What to produce:
Print this span of the material below exactly: the line with "253 309 5082", the line with "421 167 5949", and every line between them, but nothing else.
======== Records provided
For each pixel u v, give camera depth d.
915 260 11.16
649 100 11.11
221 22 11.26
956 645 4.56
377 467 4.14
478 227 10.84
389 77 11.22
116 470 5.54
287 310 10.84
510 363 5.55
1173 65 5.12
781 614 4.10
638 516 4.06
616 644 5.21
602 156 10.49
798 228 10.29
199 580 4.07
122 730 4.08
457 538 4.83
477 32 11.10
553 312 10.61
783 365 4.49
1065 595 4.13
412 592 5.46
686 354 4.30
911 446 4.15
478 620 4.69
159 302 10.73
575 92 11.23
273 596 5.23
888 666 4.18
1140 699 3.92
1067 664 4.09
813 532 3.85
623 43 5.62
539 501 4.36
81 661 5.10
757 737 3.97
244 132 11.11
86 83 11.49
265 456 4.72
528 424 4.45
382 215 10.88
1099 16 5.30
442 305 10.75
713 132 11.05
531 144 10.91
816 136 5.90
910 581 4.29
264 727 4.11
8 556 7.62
================
======== Records provided
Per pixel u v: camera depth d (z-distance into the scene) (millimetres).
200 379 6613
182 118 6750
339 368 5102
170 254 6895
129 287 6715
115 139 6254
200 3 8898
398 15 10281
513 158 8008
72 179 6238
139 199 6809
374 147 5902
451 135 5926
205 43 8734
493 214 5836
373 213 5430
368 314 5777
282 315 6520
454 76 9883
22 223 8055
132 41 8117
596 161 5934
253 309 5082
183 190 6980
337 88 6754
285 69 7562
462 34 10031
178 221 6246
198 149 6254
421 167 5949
================
======== Records provided
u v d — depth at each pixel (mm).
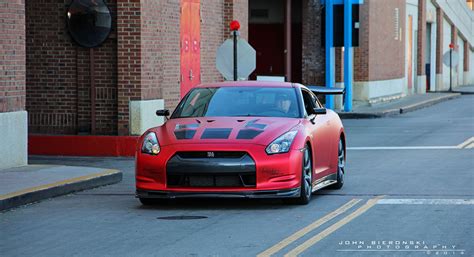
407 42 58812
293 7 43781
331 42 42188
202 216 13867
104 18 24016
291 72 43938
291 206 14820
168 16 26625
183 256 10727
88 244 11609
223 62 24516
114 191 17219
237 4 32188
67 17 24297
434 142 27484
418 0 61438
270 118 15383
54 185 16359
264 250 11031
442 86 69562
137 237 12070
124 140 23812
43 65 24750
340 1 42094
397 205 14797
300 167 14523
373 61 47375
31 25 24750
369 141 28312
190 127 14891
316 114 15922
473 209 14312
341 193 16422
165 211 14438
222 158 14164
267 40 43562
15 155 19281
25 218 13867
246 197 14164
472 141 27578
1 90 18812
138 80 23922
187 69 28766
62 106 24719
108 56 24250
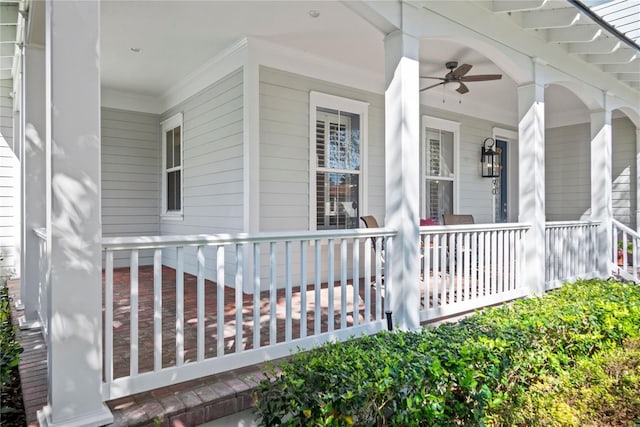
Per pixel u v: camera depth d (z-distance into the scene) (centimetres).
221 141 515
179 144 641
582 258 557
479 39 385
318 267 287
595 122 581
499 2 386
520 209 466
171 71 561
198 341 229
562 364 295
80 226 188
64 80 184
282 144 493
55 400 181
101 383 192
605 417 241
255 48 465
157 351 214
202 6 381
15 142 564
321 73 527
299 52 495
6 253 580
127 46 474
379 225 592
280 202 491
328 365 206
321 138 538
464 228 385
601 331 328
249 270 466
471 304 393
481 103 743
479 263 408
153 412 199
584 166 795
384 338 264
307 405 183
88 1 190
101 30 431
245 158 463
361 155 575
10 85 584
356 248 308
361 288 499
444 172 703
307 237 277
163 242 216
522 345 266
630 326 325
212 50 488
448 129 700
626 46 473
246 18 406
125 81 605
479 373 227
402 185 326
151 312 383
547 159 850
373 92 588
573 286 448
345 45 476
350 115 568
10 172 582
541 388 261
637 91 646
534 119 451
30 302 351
================
Answer to the problem:
253 309 5082
183 190 6980
337 88 6754
285 69 7562
462 34 10031
178 221 6246
198 149 6254
421 167 5949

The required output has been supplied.